Bill Gates Personal Wealth Clock
just a small portion of Why Bill Gates is Richer than You
by
Philip Greenspun
Tue Nov 26 12:26:19 EST 2024 |
Microsoft Stock Price: | $418.79
|
Bill Gates's Wealth: | $949.15 billion
|
Losses to Divorce Plaintiff: | $474.58 billion
|
Legal Fees to Defend Divorce Lawsuit: | $0.10 billion
|
Reimburse Divorce Plaintiff Legal Fees: | $0.15 billion
|
Remainder after Divorce: | $474.33 billion
|
U.S. Population: | 337,473,804
|
Your Personal Contribution: | $2812.52
|
"If you want to know what God thinks about money, just look at the people He gives it to."
-- Old Irish Saying
Sources
- Population: U.S. Census Bureau
- N shares of Microsoft owned by Bill Gates: 1995 Microsoft Proxy Statement (141,159,990 shares adjusted for splits in December 1996, February 1998, March 1999, and February 2003)
- Microsoft Stock Price:
AlphaVantage
The Clock attempts to accurately display Bill Gates's wealth,
not the value of his current holdings of Microsoft stock. We take as
a baseline of his wealth the shares of Microsoft that he held in 1995.

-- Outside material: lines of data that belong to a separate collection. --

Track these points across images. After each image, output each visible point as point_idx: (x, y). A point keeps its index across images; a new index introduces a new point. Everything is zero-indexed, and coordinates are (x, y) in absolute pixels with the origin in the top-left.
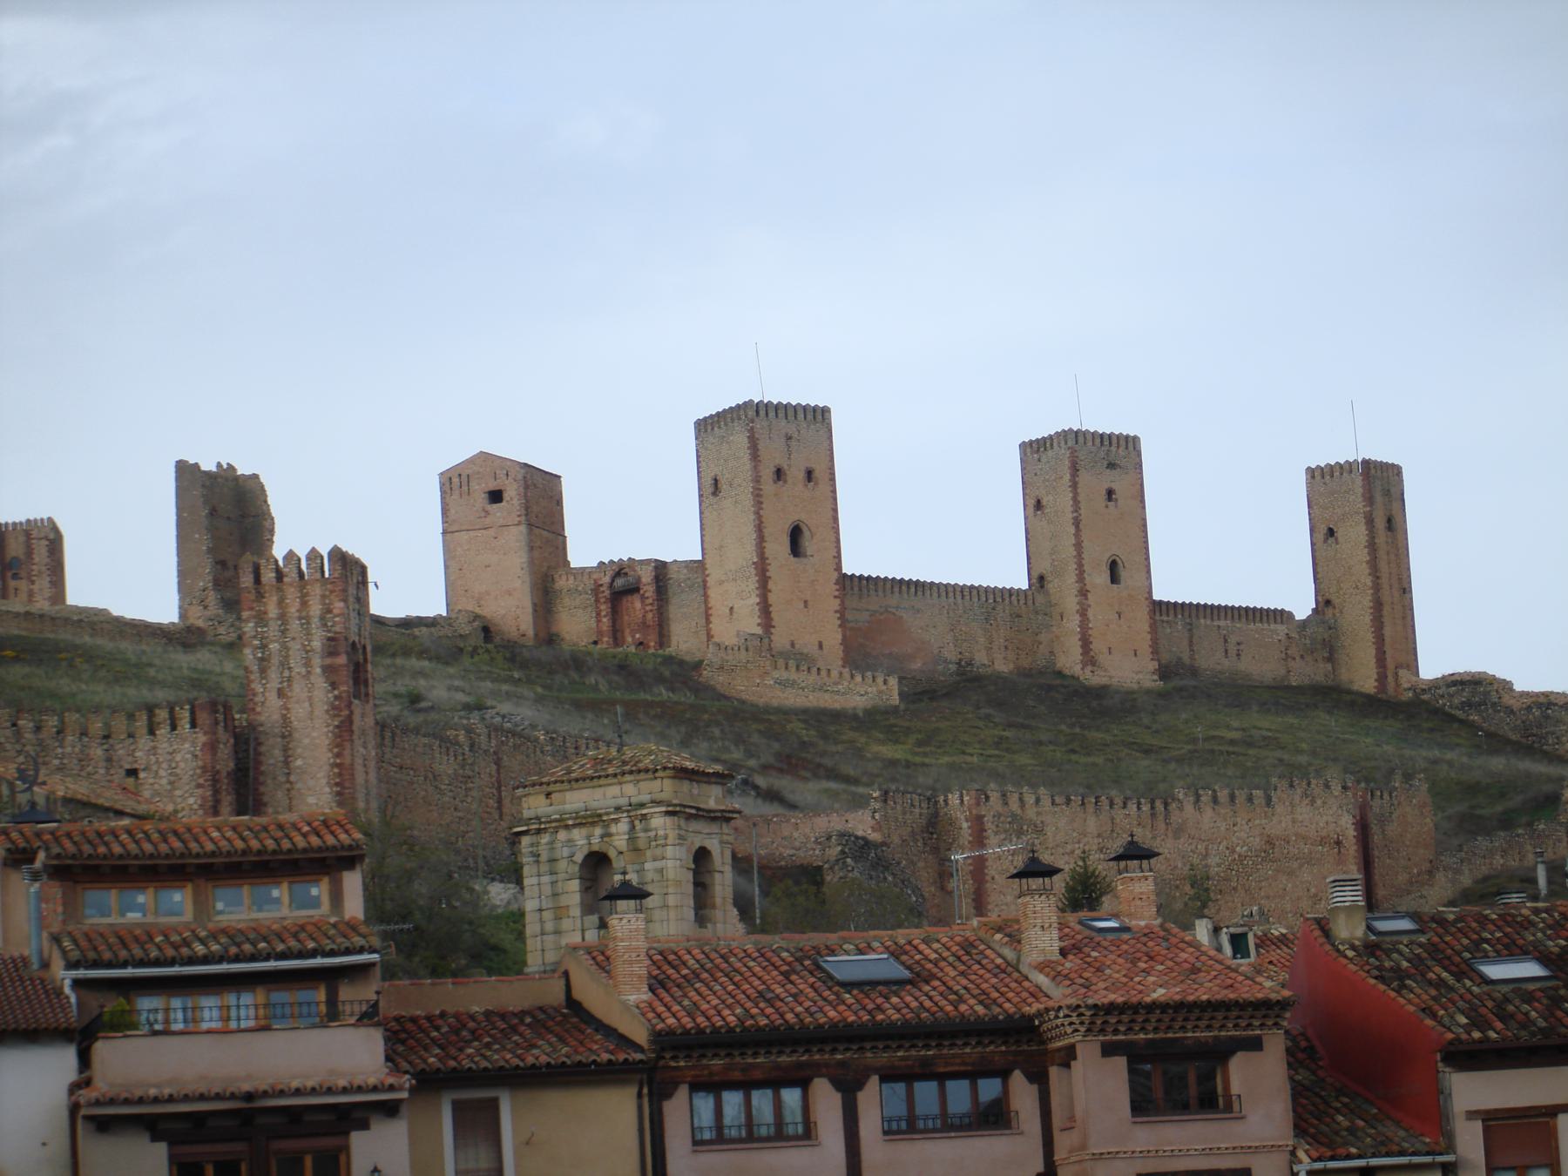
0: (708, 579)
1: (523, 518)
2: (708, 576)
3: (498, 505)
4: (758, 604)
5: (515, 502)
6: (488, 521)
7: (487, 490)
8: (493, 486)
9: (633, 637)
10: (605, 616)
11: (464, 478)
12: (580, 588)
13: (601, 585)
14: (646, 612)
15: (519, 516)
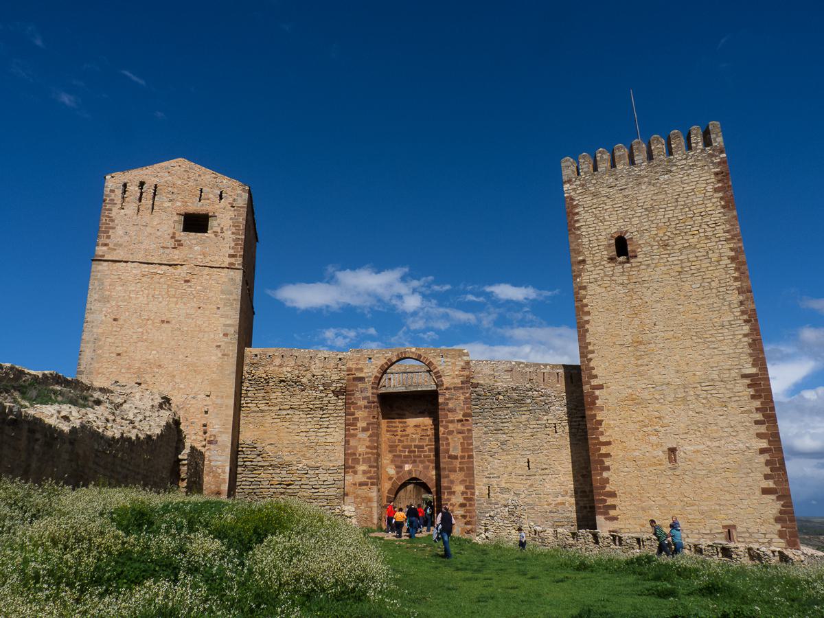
0: (597, 392)
1: (240, 260)
2: (600, 387)
3: (199, 234)
4: (762, 451)
5: (228, 234)
6: (176, 256)
7: (182, 212)
8: (195, 207)
9: (399, 468)
10: (364, 430)
11: (148, 188)
12: (304, 380)
13: (362, 379)
14: (451, 432)
15: (231, 256)
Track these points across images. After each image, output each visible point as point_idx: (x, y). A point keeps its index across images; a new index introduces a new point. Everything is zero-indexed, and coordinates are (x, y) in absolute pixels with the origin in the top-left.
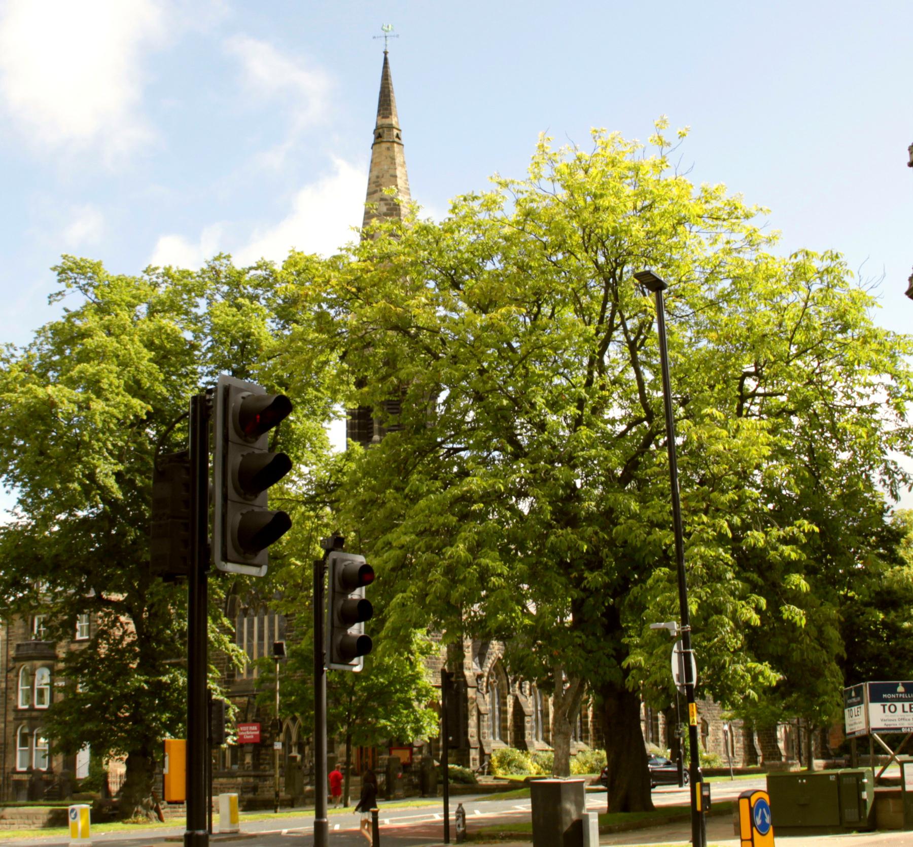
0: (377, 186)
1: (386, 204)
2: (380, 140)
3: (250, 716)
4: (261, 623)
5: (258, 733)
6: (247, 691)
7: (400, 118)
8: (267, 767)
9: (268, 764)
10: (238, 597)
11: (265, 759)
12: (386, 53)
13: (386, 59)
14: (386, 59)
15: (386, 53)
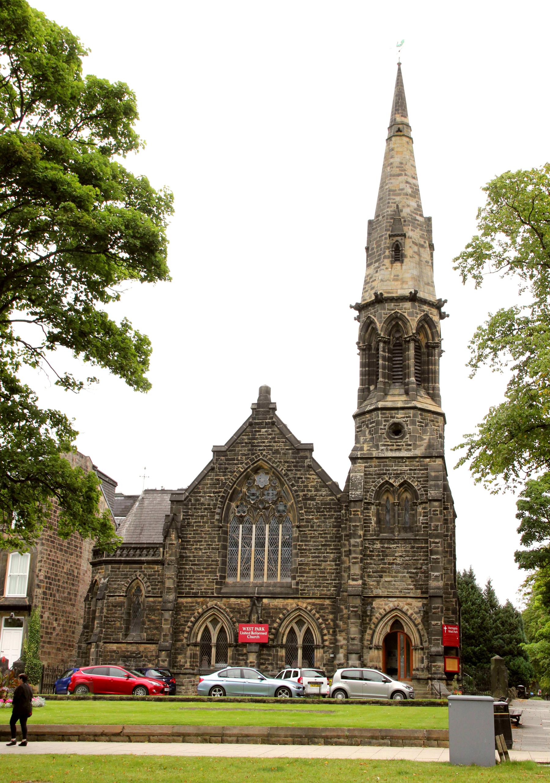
0: (402, 171)
1: (411, 187)
2: (399, 133)
3: (254, 617)
4: (261, 530)
5: (266, 633)
6: (246, 593)
7: (412, 119)
8: (270, 667)
9: (272, 664)
10: (233, 505)
11: (268, 660)
12: (399, 64)
13: (399, 69)
14: (399, 69)
15: (399, 64)
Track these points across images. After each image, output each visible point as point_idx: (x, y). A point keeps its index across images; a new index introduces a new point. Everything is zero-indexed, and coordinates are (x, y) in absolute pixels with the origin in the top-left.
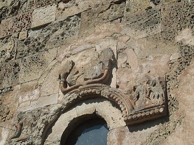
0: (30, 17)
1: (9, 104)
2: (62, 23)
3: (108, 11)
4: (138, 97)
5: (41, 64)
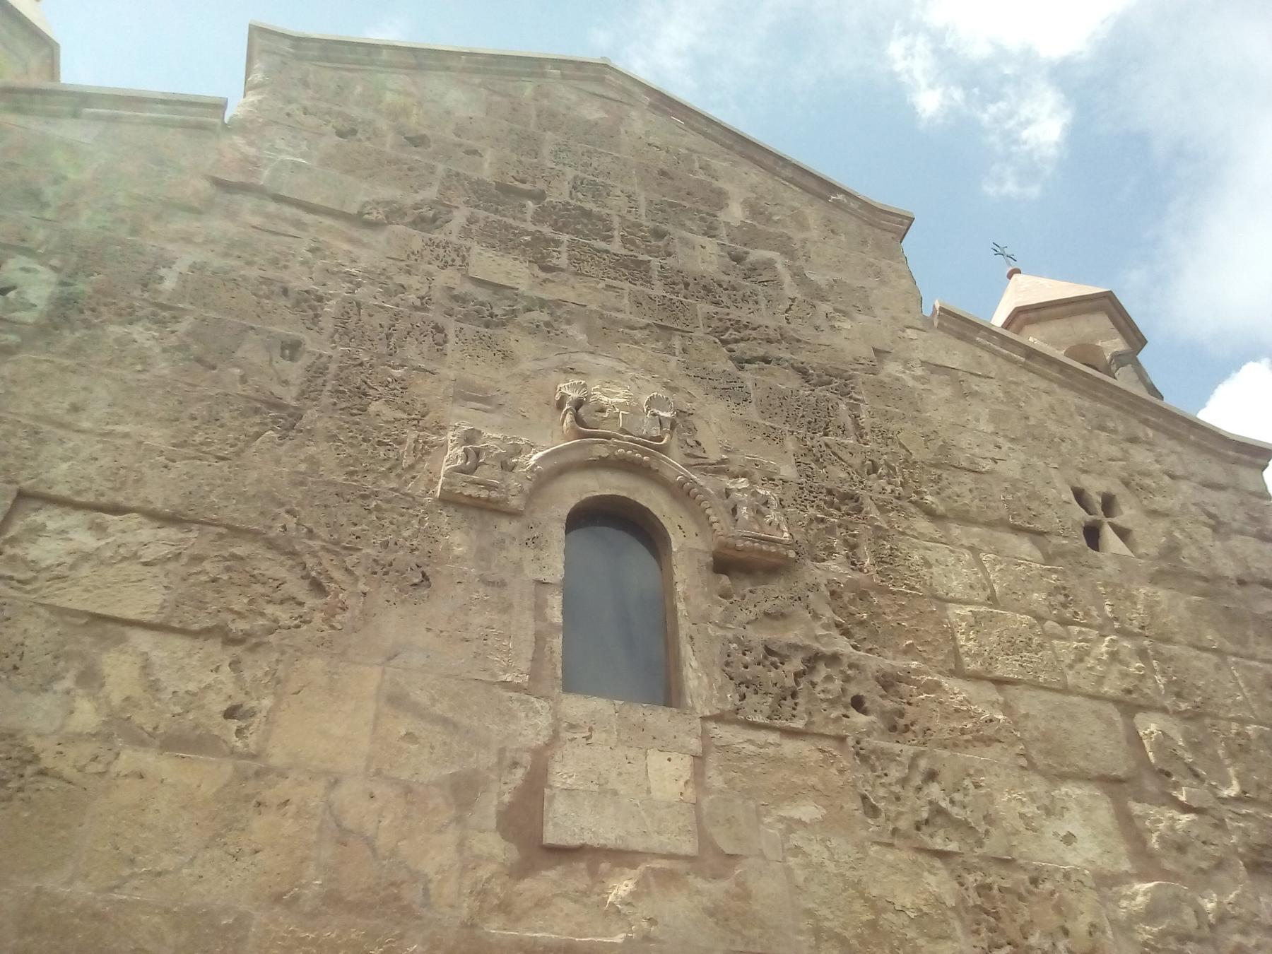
1: (425, 396)
2: (543, 304)
3: (642, 331)
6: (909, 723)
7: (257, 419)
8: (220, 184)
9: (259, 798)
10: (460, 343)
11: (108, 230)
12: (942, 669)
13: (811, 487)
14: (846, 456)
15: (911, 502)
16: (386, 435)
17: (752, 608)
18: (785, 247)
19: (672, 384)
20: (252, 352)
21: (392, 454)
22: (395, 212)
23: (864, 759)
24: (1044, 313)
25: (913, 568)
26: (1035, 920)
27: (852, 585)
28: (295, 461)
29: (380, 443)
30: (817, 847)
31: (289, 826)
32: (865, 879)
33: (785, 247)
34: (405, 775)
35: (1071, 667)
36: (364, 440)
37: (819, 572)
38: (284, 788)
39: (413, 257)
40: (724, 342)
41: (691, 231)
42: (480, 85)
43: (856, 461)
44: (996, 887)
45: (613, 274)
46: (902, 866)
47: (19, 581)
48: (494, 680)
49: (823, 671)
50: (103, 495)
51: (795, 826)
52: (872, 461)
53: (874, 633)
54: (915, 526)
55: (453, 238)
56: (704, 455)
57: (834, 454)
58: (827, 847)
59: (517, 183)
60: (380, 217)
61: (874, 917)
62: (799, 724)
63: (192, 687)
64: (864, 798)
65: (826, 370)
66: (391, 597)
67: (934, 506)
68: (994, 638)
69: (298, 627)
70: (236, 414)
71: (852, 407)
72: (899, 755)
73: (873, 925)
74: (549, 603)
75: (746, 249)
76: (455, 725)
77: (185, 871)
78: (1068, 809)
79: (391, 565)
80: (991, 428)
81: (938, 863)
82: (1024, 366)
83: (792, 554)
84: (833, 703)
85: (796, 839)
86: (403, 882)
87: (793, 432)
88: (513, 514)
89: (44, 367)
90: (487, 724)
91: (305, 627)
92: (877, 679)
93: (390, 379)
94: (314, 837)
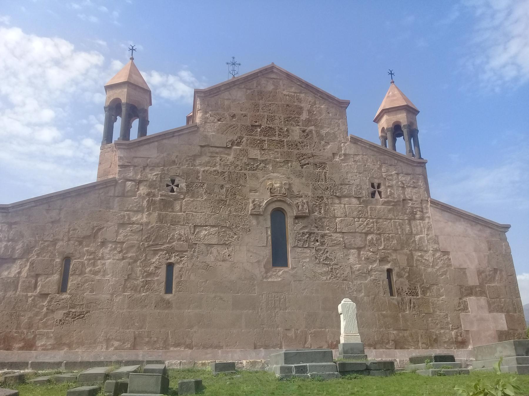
24: (390, 110)
29: (240, 205)
43: (324, 188)
49: (312, 235)
56: (294, 194)
62: (307, 246)
68: (344, 224)
73: (314, 275)
81: (326, 265)
82: (369, 148)
84: (313, 241)
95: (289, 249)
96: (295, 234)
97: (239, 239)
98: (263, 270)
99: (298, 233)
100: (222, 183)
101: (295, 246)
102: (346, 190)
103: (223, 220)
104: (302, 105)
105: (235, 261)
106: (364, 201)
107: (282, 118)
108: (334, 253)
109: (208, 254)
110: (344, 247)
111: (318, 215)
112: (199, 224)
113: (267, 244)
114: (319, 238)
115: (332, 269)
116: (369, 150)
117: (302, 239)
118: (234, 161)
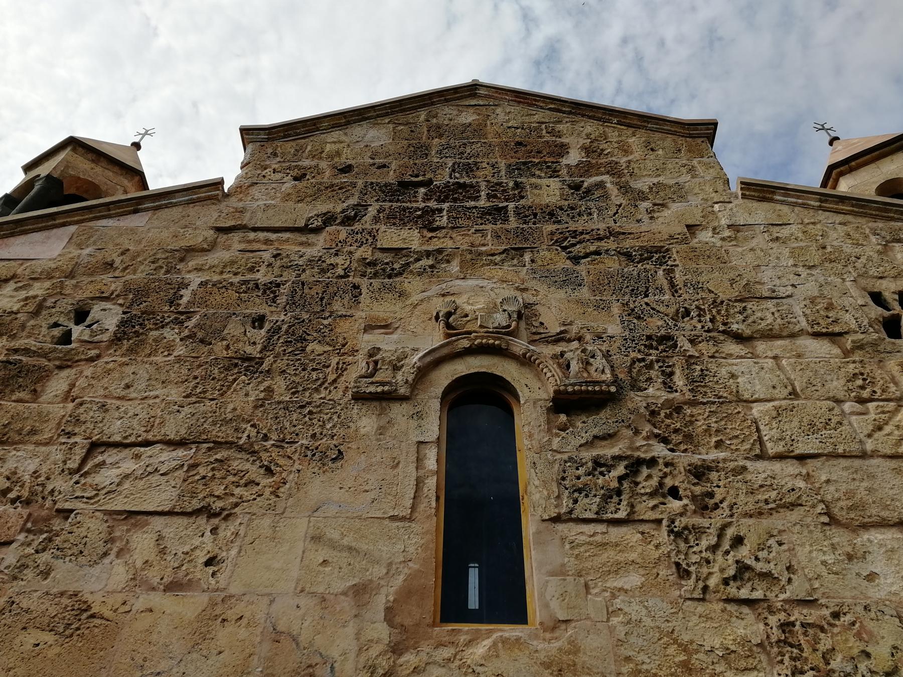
0: (376, 234)
2: (428, 254)
4: (568, 366)
5: (398, 295)
6: (718, 501)
7: (236, 371)
8: (219, 230)
9: (223, 616)
10: (370, 293)
11: (153, 275)
12: (748, 455)
13: (634, 337)
14: (662, 309)
15: (719, 332)
16: (318, 363)
17: (584, 435)
18: (614, 170)
19: (522, 287)
20: (234, 329)
21: (321, 375)
22: (328, 219)
23: (678, 535)
24: (853, 163)
25: (720, 382)
26: (837, 648)
27: (668, 403)
28: (257, 392)
29: (314, 370)
30: (637, 608)
31: (243, 633)
32: (677, 629)
33: (614, 170)
34: (321, 589)
35: (869, 436)
36: (304, 370)
37: (640, 399)
38: (240, 608)
39: (339, 244)
40: (564, 248)
41: (539, 177)
42: (389, 123)
43: (671, 310)
44: (798, 623)
45: (480, 221)
46: (713, 615)
47: (87, 498)
48: (386, 516)
49: (645, 472)
50: (140, 436)
51: (618, 594)
52: (685, 308)
53: (689, 438)
54: (722, 350)
55: (368, 226)
57: (653, 309)
58: (644, 606)
59: (412, 179)
60: (319, 224)
61: (686, 658)
62: (622, 514)
63: (187, 548)
64: (678, 565)
65: (647, 250)
66: (316, 470)
67: (740, 331)
68: (795, 423)
69: (255, 499)
70: (222, 370)
71: (669, 272)
72: (708, 528)
74: (427, 455)
75: (581, 179)
76: (358, 552)
77: (175, 670)
78: (870, 553)
79: (317, 448)
80: (791, 262)
81: (746, 610)
82: (820, 208)
83: (613, 389)
84: (652, 495)
85: (618, 603)
86: (317, 664)
87: (618, 300)
88: (404, 399)
89: (111, 365)
90: (380, 547)
91: (258, 499)
92: (689, 471)
93: (322, 327)
94: (258, 639)
95: (530, 526)
96: (557, 466)
97: (282, 490)
98: (381, 631)
99: (571, 459)
100: (262, 311)
101: (559, 514)
102: (769, 316)
103: (226, 422)
104: (564, 140)
105: (233, 590)
106: (859, 346)
107: (502, 165)
108: (780, 544)
109: (105, 554)
110: (825, 519)
111: (658, 393)
112: (117, 438)
113: (413, 508)
114: (681, 478)
115: (786, 626)
116: (820, 212)
117: (596, 484)
118: (321, 257)
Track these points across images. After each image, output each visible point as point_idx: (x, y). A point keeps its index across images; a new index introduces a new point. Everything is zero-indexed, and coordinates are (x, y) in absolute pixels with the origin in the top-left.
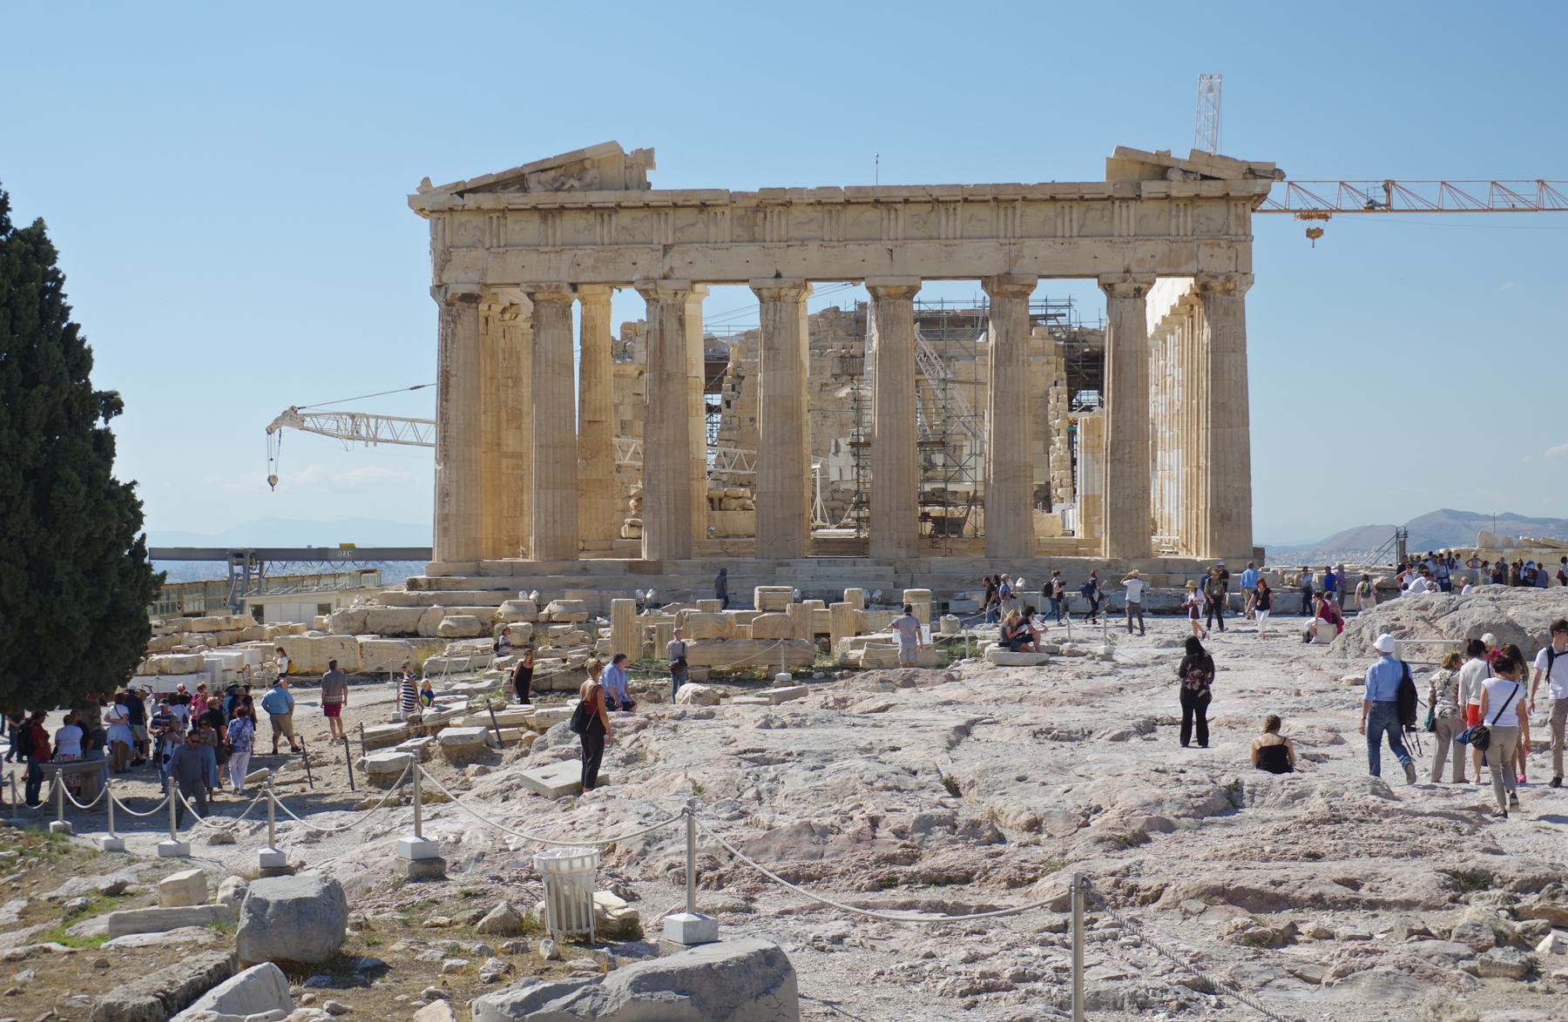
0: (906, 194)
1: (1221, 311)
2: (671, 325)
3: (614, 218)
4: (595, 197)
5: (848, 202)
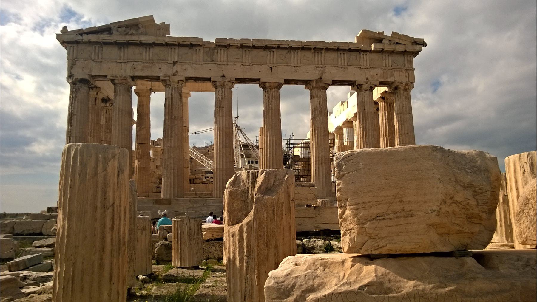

This may be an understatement because it doesn't include any investments he
purchased with sales of Microsoft shares sold prior to 1995. The
clock adjusts for the extraordinary $3.29 billion dividend that Bill
Gates received from Microsoft at the end of 2004.
What about shares sold subsequent to 1995? If Gates sold Microsoft
shares to purchase shares in cable TV companies, Corbis, or whatever,
we assume that these investments have performed about as well as
Microsoft. What about charity? Bill Gates is directly involved in
managing his charitable foundation. So he and his plaintiff still control the money
and it remains a form of wealth, e.g., available for Gulfstream charter.
The clock adjusts for the
divorce lawsuit filed by Melinda Gates by assuming that the
plaintiff gets half and that the defendant had to pay 100 percent of
the legal fees on both sides. (See Real World
Divorce for more on the process of American divorce litigation.)
How it Works
... is explained in somewhat simplified form, including source code,
in Chapter 10 of Philip and Alex's Guide
to Web Publishing. The clock was built back
in 1995 as an example for MIT students of the future of Web service
design: servers that combine information and services from other
servers
(see http://philip.greenspun.com/teaching/teaching-software-engineering). Ironically this approach to distributed computing was ignored by most of the rest of the world except for one
company: Microsoft! Microsoft .NET
was the first environment with extensive support for building applications like this
wealth clock.
The original source
code is available and is intended primarily for Computer Science
majors working through the textbook Software
Engineering for Internet Applications.